Elbadawi, who wears a headscarf, told Middle East Eye she never personally encountered any problems since first picking up a basketball seven years ago as a 20-year-old at the University of Sunderland in the United Kingdom.
“I was really shocked to know that there was an actual law against this and that people were being discriminated against because of their faith,” she said.
Elbadawi said that many people continue to see basketball as a male-dominated sport, and the lack of visibility for women in the sport, especially Muslims, can be discouraging for women and girls who want to join.
I was really shocked to know that there was an actual law against this and that people were being discriminated against because of their faith
- Asma Elbadawi, basketball coach
Lifting the ban could be the first step in countering this problem.
“I personally feel like there are so many young girls [who] play basketball, or would play basketball, but they just don’t see other women doing it,” she said.
“We just need people out there playing, so that the young people can see them and feel inspired, or just feel like, ‘You now what, they’re doing that, so I can do that, too.’”
Other leagues make changes
FIBA is not the first sports association to grapple with the issue of allowing religious head coverings during competition.
In 2011, the Iranian women’s national football team forfeited an Olympic qualifying match against Jordan because its players refused to conform to FIFA regulations and remove their headscarves to play.
In Canada, a Muslim-Canadian youngster was ejected from a football match in Quebec for wearing a hijab in 2007. A few years later, a teenage football referee was told she could no longer officiate in a Quebec league because she wears a hijab.
In 2012, the International Football Association Board allowed headgear to be tested by players around the world, and two years later, the International Federation of Association Football (FIFA) officially lifted the ban.
The International Weightlifting Federation modified its rules in 2011 to allow modest attire to be worn by competitors – such as full-length shirts and pants – following a challenge by Pakistani-American weightlifter Kulsoom Abdullah.
“I want to be able to compete and follow my faith at the same time…I should not be excluded from participating based on dress restrictions of my faith,” Abdullah wrote on her blog, Lifting Covered.
Public pressure continues
Meanwhile, public pressure on FIBA continues.
A new letter was released in January urging the association to permanently lift the ban.

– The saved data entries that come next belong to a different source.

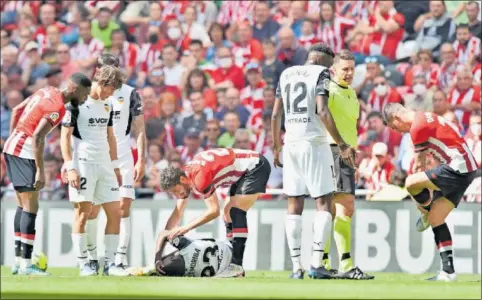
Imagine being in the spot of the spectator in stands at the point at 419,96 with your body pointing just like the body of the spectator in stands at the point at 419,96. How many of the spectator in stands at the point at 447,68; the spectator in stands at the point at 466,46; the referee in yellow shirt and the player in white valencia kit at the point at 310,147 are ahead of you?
2

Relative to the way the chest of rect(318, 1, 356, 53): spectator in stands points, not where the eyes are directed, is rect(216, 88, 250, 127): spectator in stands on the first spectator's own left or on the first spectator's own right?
on the first spectator's own right

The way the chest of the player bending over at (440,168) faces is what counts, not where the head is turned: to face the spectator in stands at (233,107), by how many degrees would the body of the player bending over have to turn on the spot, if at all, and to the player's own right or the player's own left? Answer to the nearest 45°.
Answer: approximately 45° to the player's own right

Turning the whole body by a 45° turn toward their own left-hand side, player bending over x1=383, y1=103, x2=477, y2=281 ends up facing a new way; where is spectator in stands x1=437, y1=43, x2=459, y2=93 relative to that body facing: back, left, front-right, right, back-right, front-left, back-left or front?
back-right

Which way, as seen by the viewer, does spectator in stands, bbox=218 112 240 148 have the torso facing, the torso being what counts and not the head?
toward the camera

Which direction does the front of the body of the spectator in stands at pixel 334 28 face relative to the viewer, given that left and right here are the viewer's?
facing the viewer

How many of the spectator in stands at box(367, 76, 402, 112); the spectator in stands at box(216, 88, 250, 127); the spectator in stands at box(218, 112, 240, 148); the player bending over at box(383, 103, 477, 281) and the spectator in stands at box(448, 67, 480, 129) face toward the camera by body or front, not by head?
4

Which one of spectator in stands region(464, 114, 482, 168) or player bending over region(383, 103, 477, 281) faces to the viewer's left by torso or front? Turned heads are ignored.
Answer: the player bending over

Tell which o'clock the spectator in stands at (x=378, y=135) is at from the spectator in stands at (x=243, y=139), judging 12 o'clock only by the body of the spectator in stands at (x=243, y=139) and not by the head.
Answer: the spectator in stands at (x=378, y=135) is roughly at 9 o'clock from the spectator in stands at (x=243, y=139).

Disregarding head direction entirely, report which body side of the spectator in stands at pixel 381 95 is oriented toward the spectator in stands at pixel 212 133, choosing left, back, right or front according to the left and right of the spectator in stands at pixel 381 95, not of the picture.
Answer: right

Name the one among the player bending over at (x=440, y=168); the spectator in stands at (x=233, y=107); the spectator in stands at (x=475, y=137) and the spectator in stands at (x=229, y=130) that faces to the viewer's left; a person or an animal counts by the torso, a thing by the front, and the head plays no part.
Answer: the player bending over

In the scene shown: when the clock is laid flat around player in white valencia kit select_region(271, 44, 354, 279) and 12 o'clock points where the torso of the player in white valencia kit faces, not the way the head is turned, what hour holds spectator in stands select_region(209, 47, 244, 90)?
The spectator in stands is roughly at 10 o'clock from the player in white valencia kit.

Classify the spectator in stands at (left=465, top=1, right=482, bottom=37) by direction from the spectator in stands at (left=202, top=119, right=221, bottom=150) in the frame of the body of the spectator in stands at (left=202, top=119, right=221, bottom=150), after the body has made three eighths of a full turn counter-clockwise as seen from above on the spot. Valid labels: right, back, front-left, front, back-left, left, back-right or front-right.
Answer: front-right

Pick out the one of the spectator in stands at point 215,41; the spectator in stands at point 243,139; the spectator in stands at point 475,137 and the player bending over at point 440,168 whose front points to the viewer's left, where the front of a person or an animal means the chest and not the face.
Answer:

It was signed by more than 30 prominent athletes, including Abdul-Qaadir, WNBA centre Breanna Stewart, NBA forward Kenneth Faried, and tennis legends Billie Jean King and Martina Navratilova.
American fencer Ibtihaj Muhammad, who was the first Muslim woman to compete in the Olympic Games while wearing a hijab (she won a bronze medal in Brazil last year), is also a signatory.

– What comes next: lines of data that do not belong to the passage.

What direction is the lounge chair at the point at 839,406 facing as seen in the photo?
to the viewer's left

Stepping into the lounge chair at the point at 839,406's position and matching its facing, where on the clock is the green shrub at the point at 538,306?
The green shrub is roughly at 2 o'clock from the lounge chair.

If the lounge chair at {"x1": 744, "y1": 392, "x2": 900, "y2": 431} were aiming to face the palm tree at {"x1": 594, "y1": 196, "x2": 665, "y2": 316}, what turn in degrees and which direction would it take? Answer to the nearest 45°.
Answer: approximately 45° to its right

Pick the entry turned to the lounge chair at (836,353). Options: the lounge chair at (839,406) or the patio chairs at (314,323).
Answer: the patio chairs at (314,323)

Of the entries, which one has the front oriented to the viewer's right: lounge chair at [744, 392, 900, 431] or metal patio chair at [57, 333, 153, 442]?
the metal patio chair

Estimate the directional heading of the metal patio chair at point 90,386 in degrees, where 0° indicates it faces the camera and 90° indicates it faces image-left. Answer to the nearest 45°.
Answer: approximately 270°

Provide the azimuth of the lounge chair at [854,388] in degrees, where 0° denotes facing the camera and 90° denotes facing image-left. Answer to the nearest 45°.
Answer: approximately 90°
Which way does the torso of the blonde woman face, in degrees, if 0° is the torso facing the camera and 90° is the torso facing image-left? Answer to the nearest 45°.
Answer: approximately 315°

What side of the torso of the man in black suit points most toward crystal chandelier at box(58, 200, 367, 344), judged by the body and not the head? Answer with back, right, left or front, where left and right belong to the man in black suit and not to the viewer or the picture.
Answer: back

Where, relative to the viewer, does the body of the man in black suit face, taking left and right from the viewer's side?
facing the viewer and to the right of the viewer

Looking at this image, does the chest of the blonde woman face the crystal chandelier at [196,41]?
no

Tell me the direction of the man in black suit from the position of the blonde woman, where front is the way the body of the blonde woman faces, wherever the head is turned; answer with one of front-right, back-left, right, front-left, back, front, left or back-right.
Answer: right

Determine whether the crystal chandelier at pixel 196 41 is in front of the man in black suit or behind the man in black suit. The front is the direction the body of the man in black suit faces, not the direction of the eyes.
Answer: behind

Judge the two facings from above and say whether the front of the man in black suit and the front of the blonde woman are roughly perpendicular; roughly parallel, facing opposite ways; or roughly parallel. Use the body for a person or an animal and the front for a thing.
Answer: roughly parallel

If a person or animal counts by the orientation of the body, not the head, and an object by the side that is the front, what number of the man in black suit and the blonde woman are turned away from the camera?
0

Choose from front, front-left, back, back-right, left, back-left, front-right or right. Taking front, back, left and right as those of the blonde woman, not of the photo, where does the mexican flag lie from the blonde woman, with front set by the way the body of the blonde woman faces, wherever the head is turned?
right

Elbadawi said getting support from high-profile athletes is important, and added that she is optimistic that FIBA will lift its restrictions later this year.

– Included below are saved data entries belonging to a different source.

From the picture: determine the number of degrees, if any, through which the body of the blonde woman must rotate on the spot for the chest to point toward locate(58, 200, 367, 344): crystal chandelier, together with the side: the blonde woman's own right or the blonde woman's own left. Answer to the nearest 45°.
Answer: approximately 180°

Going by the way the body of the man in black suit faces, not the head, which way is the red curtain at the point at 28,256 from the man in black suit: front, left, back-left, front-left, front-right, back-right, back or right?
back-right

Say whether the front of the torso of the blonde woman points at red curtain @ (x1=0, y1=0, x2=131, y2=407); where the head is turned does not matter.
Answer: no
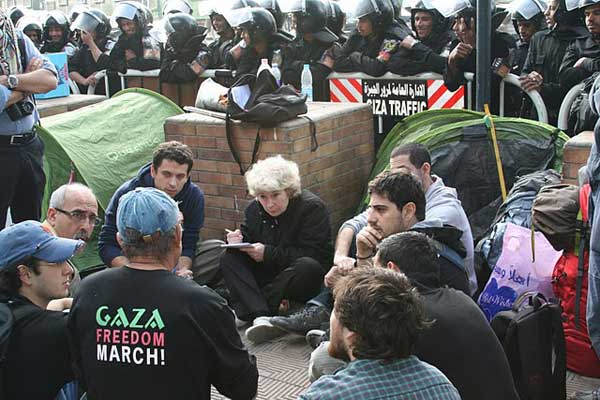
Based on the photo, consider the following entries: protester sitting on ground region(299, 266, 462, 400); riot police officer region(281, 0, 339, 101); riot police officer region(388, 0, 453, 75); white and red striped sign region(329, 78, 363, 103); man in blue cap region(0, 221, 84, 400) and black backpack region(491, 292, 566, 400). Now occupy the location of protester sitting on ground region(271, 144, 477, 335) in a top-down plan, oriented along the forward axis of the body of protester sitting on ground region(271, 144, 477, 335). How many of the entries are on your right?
3

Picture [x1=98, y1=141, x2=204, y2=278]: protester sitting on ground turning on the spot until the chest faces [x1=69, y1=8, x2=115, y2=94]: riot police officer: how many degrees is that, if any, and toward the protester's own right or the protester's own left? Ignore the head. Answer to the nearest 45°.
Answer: approximately 180°

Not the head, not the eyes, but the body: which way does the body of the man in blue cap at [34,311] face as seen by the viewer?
to the viewer's right

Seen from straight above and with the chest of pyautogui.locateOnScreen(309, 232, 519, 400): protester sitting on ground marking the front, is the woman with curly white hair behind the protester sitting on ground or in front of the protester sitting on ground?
in front

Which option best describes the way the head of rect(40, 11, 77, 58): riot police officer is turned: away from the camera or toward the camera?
toward the camera

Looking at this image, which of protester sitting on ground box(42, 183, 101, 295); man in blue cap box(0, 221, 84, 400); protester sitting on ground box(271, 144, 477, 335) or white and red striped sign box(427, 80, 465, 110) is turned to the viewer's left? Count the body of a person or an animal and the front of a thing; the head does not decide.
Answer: protester sitting on ground box(271, 144, 477, 335)

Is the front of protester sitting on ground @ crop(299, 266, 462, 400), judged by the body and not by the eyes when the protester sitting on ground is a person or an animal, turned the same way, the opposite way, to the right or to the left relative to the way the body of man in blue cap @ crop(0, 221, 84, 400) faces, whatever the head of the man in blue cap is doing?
to the left

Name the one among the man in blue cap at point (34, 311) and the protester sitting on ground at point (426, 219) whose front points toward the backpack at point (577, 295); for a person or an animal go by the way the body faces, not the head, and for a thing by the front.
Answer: the man in blue cap

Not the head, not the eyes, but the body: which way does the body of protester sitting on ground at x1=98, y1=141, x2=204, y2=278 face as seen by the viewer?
toward the camera

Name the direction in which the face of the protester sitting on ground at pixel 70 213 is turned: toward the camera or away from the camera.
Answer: toward the camera

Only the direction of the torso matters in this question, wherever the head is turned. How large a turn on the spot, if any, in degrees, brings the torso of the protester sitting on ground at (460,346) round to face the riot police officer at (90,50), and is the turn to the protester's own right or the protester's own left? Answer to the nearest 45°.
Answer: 0° — they already face them

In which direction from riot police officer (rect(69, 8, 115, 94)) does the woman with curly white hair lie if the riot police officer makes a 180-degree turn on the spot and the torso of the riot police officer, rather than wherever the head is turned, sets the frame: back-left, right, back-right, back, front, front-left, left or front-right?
back-right

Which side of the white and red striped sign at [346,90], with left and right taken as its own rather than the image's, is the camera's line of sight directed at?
front

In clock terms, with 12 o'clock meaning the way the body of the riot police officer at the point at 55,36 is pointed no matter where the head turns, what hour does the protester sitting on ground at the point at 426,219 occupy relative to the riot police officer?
The protester sitting on ground is roughly at 10 o'clock from the riot police officer.

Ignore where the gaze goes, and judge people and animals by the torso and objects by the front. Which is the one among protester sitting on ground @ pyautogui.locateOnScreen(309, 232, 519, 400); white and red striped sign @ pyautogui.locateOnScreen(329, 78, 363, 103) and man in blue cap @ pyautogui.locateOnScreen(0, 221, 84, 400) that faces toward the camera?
the white and red striped sign

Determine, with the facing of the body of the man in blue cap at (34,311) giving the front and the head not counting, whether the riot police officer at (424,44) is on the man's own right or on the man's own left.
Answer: on the man's own left

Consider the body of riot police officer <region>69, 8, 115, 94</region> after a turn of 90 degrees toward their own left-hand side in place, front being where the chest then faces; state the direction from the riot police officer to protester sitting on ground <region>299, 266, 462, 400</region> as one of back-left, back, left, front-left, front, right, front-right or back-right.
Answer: front-right
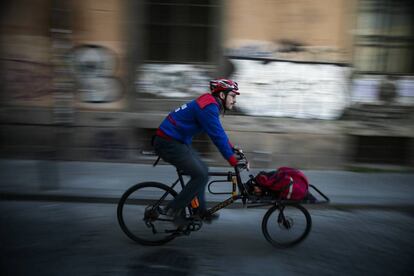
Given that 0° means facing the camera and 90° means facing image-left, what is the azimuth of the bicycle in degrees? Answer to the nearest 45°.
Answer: approximately 270°

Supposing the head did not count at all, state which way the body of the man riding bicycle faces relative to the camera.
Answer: to the viewer's right

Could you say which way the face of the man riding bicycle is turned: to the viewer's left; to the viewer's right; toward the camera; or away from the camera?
to the viewer's right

But she said it is even more valuable for young girls to be able see women from their own communities playing basketball and other sports, and serving as positive role models locally.
“[Basketball] was the first sport that really challenged me, mentally and physically. I felt that through basketball I was able to achieve many other things because I had to learn teamwork, I had to learn how to understand myself and my weaknesses and my strengths,” Elbadawi said.
“Not giving girls this opportunity to play or to compete at such a high level is just like depriving them of life skills that they can learn.”